Comment est née l’idée de Crabette ?
Delphine Vanier : J’ai été touchée par un cancer du sein « triple négatif » en 2020. À ce moment-là, j’étais cheffe d’une entreprise de service à la personne, composée de 15 employés. J’étais aussi maman de 2 garçons d’un an et 2 ans et demi, que j’ai pu accueillir après un parcours FIV qui a duré 5 ans. Quand le cancer m’est tombé dessus, j’ai basculé dans un autre monde. J’ai notamment découvert que si, en France, on a la chance d’être soigné gratuitement, toute la partie annexe de la maladie, n’est pas prise en charge.
À quoi faites-vous référence ?

_ _ _

Dites si chacune des affirmations suivantes concorde avec l’extrait ci-dessus, en répondant par oui ou par non et en citant les mots décisifs de l’extrait. 1. Delphine Vanier a eu un cancer du sein en 2020. 2. L’entreprise qu’elle dirigeait comptait 25 employés. 3. Elle a pu accueillir ses enfants après un parcours FIV de 3 ans.

■ Extraits des entrées ■
_ _ _

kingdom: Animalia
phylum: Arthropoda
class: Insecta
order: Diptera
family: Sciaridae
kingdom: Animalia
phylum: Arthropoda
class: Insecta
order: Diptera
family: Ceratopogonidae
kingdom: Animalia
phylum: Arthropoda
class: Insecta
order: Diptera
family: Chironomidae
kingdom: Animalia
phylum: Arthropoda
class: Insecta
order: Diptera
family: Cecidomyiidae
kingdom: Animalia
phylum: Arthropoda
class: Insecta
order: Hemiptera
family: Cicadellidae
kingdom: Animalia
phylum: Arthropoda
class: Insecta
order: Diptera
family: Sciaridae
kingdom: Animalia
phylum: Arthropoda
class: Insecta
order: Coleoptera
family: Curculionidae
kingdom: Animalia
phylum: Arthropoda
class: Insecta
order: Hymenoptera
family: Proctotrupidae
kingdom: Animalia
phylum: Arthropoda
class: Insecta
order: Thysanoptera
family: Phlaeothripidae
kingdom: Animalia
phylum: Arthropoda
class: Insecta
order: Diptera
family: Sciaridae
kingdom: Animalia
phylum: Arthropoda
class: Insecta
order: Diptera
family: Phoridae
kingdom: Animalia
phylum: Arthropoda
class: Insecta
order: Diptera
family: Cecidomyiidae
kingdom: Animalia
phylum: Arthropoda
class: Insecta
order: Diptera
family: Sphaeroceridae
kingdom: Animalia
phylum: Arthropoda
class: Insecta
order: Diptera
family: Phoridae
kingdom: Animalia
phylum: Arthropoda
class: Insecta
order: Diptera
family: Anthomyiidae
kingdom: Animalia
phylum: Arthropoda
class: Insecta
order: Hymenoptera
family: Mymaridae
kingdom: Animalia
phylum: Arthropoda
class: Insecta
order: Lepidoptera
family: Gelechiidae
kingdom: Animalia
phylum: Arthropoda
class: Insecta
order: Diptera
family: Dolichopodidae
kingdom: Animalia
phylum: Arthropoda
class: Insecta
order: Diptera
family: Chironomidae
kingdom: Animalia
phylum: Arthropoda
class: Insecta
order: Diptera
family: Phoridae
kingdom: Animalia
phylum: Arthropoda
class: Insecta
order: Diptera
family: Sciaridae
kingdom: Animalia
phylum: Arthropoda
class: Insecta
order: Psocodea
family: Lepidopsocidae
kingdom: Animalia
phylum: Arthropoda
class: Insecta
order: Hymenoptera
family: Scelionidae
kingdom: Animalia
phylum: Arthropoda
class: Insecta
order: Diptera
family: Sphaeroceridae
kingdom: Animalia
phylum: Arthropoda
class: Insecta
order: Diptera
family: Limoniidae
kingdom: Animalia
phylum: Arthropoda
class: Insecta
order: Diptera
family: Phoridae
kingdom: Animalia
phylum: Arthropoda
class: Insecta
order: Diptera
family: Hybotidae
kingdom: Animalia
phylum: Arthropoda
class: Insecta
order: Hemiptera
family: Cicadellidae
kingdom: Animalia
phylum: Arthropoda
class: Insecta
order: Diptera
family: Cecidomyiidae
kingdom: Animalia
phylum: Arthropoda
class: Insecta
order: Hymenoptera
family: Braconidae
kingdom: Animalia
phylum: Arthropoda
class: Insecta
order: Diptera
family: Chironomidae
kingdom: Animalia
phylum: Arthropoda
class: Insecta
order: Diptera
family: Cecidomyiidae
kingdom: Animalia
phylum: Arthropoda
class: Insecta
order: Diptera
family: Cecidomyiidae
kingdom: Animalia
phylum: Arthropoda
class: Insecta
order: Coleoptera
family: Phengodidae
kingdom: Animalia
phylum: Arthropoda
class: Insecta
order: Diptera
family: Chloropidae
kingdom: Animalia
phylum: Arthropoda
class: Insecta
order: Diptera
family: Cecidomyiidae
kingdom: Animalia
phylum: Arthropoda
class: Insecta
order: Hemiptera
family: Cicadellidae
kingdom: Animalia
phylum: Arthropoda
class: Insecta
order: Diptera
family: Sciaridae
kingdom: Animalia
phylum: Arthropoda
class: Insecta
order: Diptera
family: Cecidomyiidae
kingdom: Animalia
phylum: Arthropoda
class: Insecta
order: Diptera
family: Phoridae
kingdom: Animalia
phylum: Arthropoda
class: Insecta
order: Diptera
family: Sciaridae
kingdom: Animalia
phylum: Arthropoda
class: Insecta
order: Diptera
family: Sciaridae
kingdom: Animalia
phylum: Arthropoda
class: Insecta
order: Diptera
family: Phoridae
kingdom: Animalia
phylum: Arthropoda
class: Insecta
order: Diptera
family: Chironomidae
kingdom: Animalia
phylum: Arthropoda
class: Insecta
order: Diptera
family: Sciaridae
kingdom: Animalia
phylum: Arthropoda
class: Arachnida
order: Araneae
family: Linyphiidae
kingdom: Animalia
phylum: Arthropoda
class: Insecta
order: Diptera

_ _ _

■ Corrigé ■
1. Oui : « J’ai été touchée par un cancer du sein « triple négatif » en 2020 ».
2. Non : « composée de 15 employés ».
3. Non : « après un parcours FIV qui a duré 5 ans ».